Raymond J. Lewis - Executive Vice President and Chief Investment Officer
No, that's a term of our, Tayo, I'm sorry. It's basically a one-time payment that is made based on value creation in the asset.
Debra A. Cafaro - Chairman, President and Chief Executive Officer
Right. I mean you can think of it basically as the paying wholesale which is the difference between the development cost and the profit embedded in the development activity.
Tayo Okusanya - UBS
Let's say you -- the some type of payment you will make to developer, so that you could own the property out right?
Debra A. Cafaro - Chairman, President and Chief Executive Officer
Generally.
Tayo Okusanya - UBS
Okay. All right.
I think it might be helpful, Rick and Deb, maybe if I just give you a call to trying to get, try to understand it a little bit better for modeling purposes. So I'll give you a shot.
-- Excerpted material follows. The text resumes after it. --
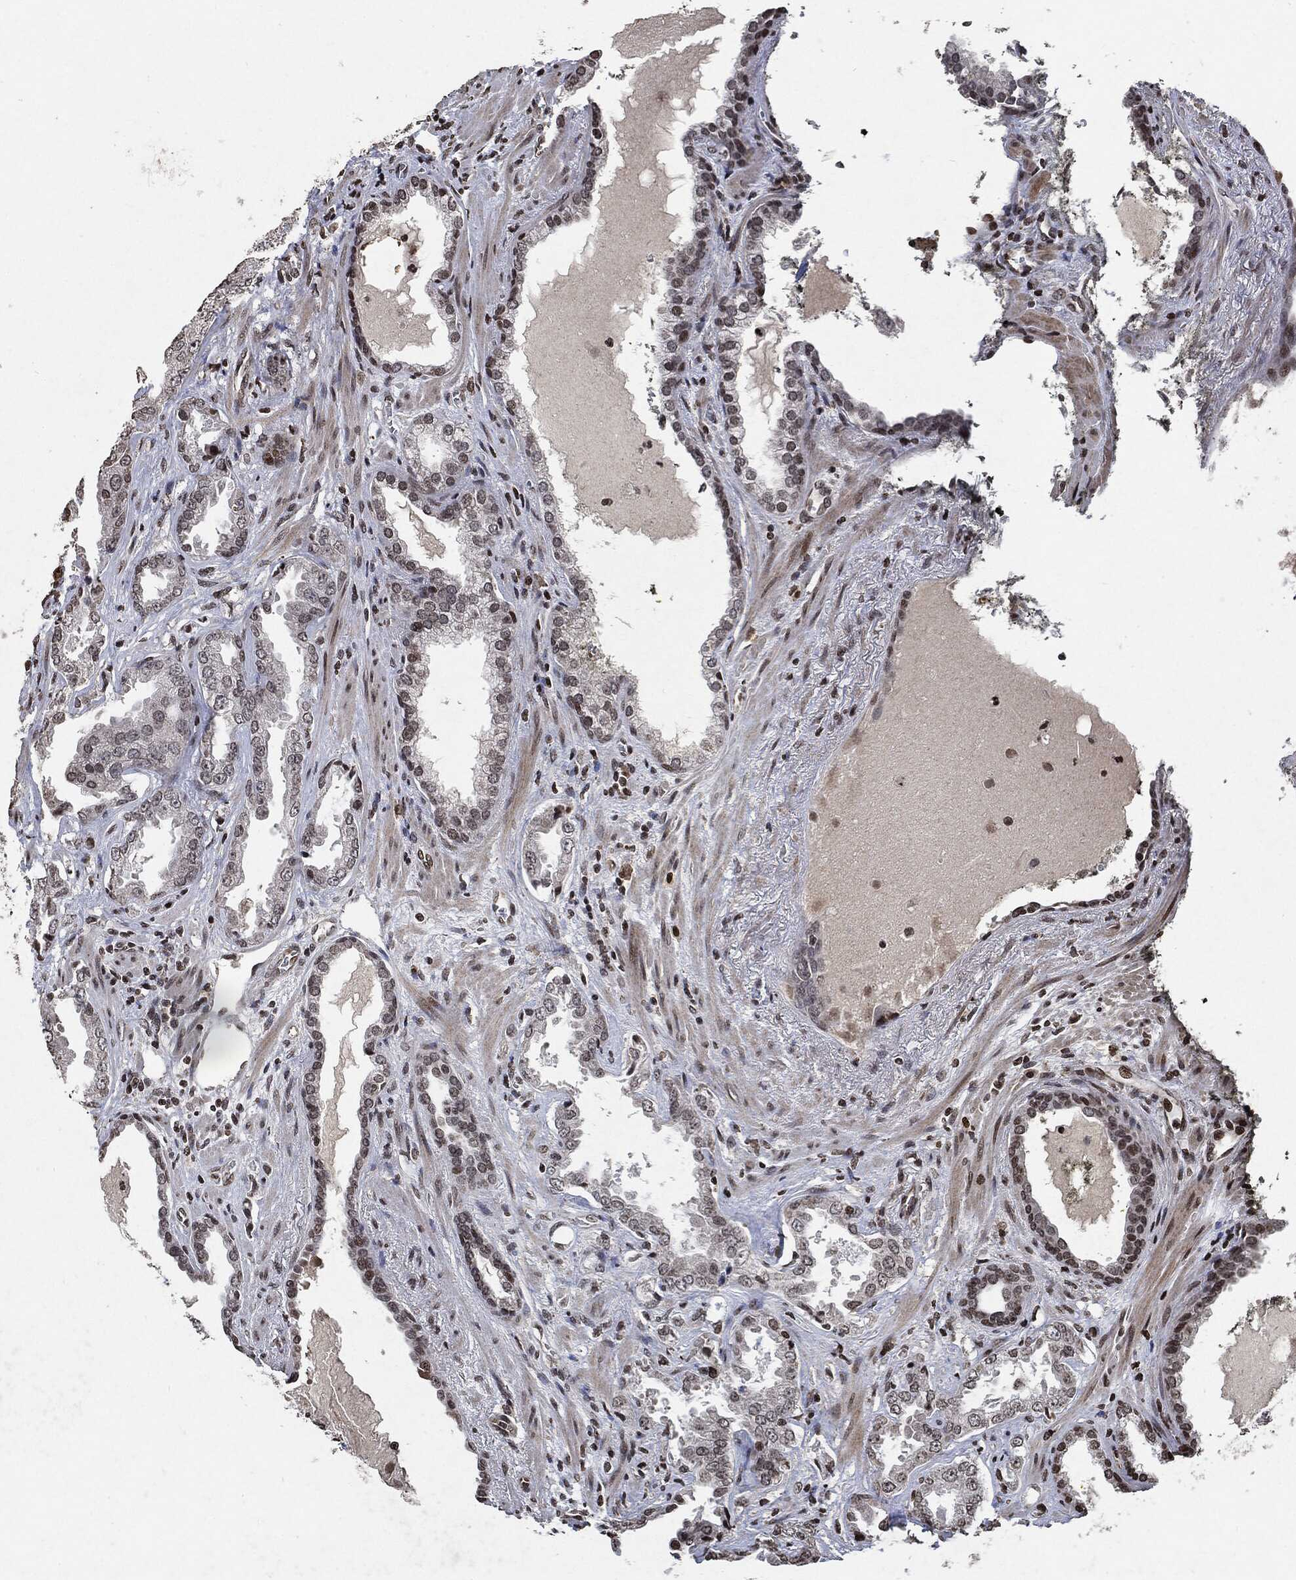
{"staining": {"intensity": "moderate", "quantity": "<25%", "location": "nuclear"}, "tissue": "prostate cancer", "cell_type": "Tumor cells", "image_type": "cancer", "snomed": [{"axis": "morphology", "description": "Adenocarcinoma, Low grade"}, {"axis": "topography", "description": "Prostate"}], "caption": "Approximately <25% of tumor cells in adenocarcinoma (low-grade) (prostate) display moderate nuclear protein positivity as visualized by brown immunohistochemical staining.", "gene": "JUN", "patient": {"sex": "male", "age": 62}}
Debra A. Cafaro - Chairman, President and Chief Executive Officer
Yes. We will be happy to do that.
And I am glad actually we are getting questions on this, because we do think this a very positive and important new relationship in the MOB areas that we have developed.
Tayo Okusanya - UBS
Great. Good quarter.
Debra A. Cafaro - Chairman, President and Chief Executive Officer
Thank you.
Raymond J. Lewis - Executive Vice President and Chief Investment Officer
Thank you.
Operator
And there are no further questions in queue at this time. I would like to turn the presentation back over to Ms.
Debra Cafaro for closing remarks.
Debra A. Cafaro - Chairman, President and Chief Executive Officer
Thank you, Heather. Well everyone, I just want to thank you all for joining on today's call and we, as always, very much appreciate your interest in Ventas and we look forward to seeing everyone then.
Thanks.
Operator
Ladies and gentlemen, thank you for your participation in today's conference. This concludes the presentation.